- **TO DO**
The answer must be an exact copy of all the data below.

- **EXERCISE DATA**
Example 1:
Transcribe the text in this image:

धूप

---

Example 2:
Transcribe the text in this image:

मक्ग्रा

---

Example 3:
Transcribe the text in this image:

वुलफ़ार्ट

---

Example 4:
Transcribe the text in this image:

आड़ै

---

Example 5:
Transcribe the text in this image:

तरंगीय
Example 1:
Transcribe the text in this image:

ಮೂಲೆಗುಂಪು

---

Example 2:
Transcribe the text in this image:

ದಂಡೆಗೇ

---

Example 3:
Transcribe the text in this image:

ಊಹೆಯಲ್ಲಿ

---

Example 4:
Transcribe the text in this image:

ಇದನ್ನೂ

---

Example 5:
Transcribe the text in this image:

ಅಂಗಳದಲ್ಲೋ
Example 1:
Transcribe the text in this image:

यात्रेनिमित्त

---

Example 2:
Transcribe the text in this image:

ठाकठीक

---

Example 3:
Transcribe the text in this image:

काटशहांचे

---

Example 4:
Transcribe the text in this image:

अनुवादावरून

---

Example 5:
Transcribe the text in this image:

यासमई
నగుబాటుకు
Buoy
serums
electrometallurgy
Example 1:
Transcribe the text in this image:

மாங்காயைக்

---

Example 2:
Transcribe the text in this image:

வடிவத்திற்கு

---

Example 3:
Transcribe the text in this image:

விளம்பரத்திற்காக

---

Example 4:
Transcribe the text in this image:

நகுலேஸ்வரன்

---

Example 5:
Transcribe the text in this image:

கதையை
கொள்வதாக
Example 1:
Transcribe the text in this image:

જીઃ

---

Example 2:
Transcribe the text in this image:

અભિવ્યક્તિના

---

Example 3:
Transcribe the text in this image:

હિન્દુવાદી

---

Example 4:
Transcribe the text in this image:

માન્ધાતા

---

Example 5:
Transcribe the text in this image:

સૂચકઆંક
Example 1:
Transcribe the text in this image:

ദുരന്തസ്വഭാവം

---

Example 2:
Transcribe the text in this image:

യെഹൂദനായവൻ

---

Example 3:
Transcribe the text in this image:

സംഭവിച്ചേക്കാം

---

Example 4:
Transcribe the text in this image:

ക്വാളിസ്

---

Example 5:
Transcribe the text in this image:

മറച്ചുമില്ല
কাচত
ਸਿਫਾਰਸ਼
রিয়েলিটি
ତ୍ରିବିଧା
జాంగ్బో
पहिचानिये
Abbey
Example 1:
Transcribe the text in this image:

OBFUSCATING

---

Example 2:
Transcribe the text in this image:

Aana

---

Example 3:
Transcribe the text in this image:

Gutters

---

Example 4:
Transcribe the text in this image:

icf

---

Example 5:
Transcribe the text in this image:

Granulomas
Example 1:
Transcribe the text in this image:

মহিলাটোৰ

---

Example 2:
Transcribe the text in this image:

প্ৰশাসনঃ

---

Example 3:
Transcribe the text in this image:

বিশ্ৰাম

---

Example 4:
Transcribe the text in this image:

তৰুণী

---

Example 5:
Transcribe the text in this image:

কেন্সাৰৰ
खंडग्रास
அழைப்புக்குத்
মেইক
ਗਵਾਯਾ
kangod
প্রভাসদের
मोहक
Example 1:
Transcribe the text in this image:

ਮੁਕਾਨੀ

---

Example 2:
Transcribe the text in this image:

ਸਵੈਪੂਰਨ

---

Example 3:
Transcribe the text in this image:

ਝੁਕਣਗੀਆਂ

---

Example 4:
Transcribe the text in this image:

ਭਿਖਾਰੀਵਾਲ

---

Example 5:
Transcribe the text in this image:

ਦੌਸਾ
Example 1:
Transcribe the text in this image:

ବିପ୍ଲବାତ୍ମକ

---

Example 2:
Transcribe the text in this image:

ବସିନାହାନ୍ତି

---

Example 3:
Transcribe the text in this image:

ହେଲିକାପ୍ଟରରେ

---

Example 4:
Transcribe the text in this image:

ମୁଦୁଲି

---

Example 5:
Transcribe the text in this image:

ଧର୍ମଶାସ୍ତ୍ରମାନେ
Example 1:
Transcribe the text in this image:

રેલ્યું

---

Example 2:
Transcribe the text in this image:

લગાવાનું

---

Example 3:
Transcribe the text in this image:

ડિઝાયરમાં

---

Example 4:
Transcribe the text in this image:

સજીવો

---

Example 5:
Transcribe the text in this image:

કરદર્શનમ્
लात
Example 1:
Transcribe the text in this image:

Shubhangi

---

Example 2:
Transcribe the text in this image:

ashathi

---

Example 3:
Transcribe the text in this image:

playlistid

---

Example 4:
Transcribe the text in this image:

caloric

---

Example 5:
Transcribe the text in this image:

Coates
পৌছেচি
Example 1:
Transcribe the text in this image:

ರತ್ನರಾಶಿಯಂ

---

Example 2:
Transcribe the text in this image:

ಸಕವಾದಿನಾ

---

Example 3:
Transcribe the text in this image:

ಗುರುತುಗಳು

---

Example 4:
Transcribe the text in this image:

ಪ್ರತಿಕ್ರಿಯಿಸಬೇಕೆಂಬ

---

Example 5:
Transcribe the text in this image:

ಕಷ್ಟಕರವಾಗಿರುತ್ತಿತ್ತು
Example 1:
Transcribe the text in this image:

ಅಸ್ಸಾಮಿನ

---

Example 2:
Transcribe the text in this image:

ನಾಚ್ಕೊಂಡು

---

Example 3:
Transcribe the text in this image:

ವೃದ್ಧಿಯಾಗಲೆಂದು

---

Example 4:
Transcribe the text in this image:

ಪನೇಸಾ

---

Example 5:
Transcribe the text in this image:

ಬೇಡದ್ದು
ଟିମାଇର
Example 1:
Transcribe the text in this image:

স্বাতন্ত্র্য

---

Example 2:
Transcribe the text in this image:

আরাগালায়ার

- **EXERCISE SOLUTION**
Example 1:
Transcribe the text in this image:

धूप

---

Example 2:
Transcribe the text in this image:

मक्ग्रा

---

Example 3:
Transcribe the text in this image:

वुलफ़ार्ट

---

Example 4:
Transcribe the text in this image:

आड़ै

---

Example 5:
Transcribe the text in this image:

तरंगीय
Example 1:
Transcribe the text in this image:

ಮೂಲೆಗುಂಪು

---

Example 2:
Transcribe the text in this image:

ದಂಡೆಗೇ

---

Example 3:
Transcribe the text in this image:

ಊಹೆಯಲ್ಲಿ

---

Example 4:
Transcribe the text in this image:

ಇದನ್ನೂ

---

Example 5:
Transcribe the text in this image:

ಅಂಗಳದಲ್ಲೋ
Example 1:
Transcribe the text in this image:

यात्रेनिमित्त

---

Example 2:
Transcribe the text in this image:

ठाकठीक

---

Example 3:
Transcribe the text in this image:

काटशहांचे

---

Example 4:
Transcribe the text in this image:

अनुवादावरून

---

Example 5:
Transcribe the text in this image:

यासमई
నగుబాటుకు
Buoy
serums
electrometallurgy
Example 1:
Transcribe the text in this image:

மாங்காயைக்

---

Example 2:
Transcribe the text in this image:

வடிவத்திற்கு

---

Example 3:
Transcribe the text in this image:

விளம்பரத்திற்காக

---

Example 4:
Transcribe the text in this image:

நகுலேஸ்வரன்

---

Example 5:
Transcribe the text in this image:

கதையை
கொள்வதாக
Example 1:
Transcribe the text in this image:

જીઃ

---

Example 2:
Transcribe the text in this image:

અભિવ્યક્તિના

---

Example 3:
Transcribe the text in this image:

હિન્દુવાદી

---

Example 4:
Transcribe the text in this image:

માન્ધાતા

---

Example 5:
Transcribe the text in this image:

સૂચકઆંક
Example 1:
Transcribe the text in this image:

ദുരന്തസ്വഭാവം

---

Example 2:
Transcribe the text in this image:

യെഹൂദനായവൻ

---

Example 3:
Transcribe the text in this image:

സംഭവിച്ചേക്കാം

---

Example 4:
Transcribe the text in this image:

ക്വാളിസ്

---

Example 5:
Transcribe the text in this image:

മറച്ചുമില്ല
কাচত
ਸਿਫਾਰਸ਼
রিয়েলিটি
ତ୍ରିବିଧା
జాంగ్బో
पहिचानिये
Abbey
Example 1:
Transcribe the text in this image:

OBFUSCATING

---

Example 2:
Transcribe the text in this image:

Aana

---

Example 3:
Transcribe the text in this image:

Gutters

---

Example 4:
Transcribe the text in this image:

icf

---

Example 5:
Transcribe the text in this image:

Granulomas
Example 1:
Transcribe the text in this image:

মহিলাটোৰ

---

Example 2:
Transcribe the text in this image:

প্ৰশাসনঃ

---

Example 3:
Transcribe the text in this image:

বিশ্ৰাম

---

Example 4:
Transcribe the text in this image:

তৰুণী

---

Example 5:
Transcribe the text in this image:

কেন্সাৰৰ
खंडग्रास
அழைப்புக்குத்
মেইক
ਗਵਾਯਾ
kangod
প্রভাসদের
मोहक
Example 1:
Transcribe the text in this image:

ਮੁਕਾਨੀ

---

Example 2:
Transcribe the text in this image:

ਸਵੈਪੂਰਨ

---

Example 3:
Transcribe the text in this image:

ਝੁਕਣਗੀਆਂ

---

Example 4:
Transcribe the text in this image:

ਭਿਖਾਰੀਵਾਲ

---

Example 5:
Transcribe the text in this image:

ਦੌਸਾ
Example 1:
Transcribe the text in this image:

ବିପ୍ଲବାତ୍ମକ

---

Example 2:
Transcribe the text in this image:

ବସିନାହାନ୍ତି

---

Example 3:
Transcribe the text in this image:

ହେଲିକାପ୍ଟରରେ

---

Example 4:
Transcribe the text in this image:

ମୁଦୁଲି

---

Example 5:
Transcribe the text in this image:

ଧର୍ମଶାସ୍ତ୍ରମାନେ
Example 1:
Transcribe the text in this image:

રેલ્યું

---

Example 2:
Transcribe the text in this image:

લગાવાનું

---

Example 3:
Transcribe the text in this image:

ડિઝાયરમાં

---

Example 4:
Transcribe the text in this image:

સજીવો

---

Example 5:
Transcribe the text in this image:

કરદર્શનમ્
लात
Example 1:
Transcribe the text in this image:

Shubhangi

---

Example 2:
Transcribe the text in this image:

ashathi

---

Example 3:
Transcribe the text in this image:

playlistid

---

Example 4:
Transcribe the text in this image:

caloric

---

Example 5:
Transcribe the text in this image:

Coates
পৌছেচি
Example 1:
Transcribe the text in this image:

ರತ್ನರಾಶಿಯಂ

---

Example 2:
Transcribe the text in this image:

ಸಕವಾದಿನಾ

---

Example 3:
Transcribe the text in this image:

ಗುರುತುಗಳು

---

Example 4:
Transcribe the text in this image:

ಪ್ರತಿಕ್ರಿಯಿಸಬೇಕೆಂಬ

---

Example 5:
Transcribe the text in this image:

ಕಷ್ಟಕರವಾಗಿರುತ್ತಿತ್ತು
Example 1:
Transcribe the text in this image:

ಅಸ್ಸಾಮಿನ

---

Example 2:
Transcribe the text in this image:

ನಾಚ್ಕೊಂಡು

---

Example 3:
Transcribe the text in this image:

ವೃದ್ಧಿಯಾಗಲೆಂದು

---

Example 4:
Transcribe the text in this image:

ಪನೇಸಾ

---

Example 5:
Transcribe the text in this image:

ಬೇಡದ್ದು
ଟିମାଇର
Example 1:
Transcribe the text in this image:

স্বাতন্ত্র্য

---

Example 2:
Transcribe the text in this image:

আরাগালায়ার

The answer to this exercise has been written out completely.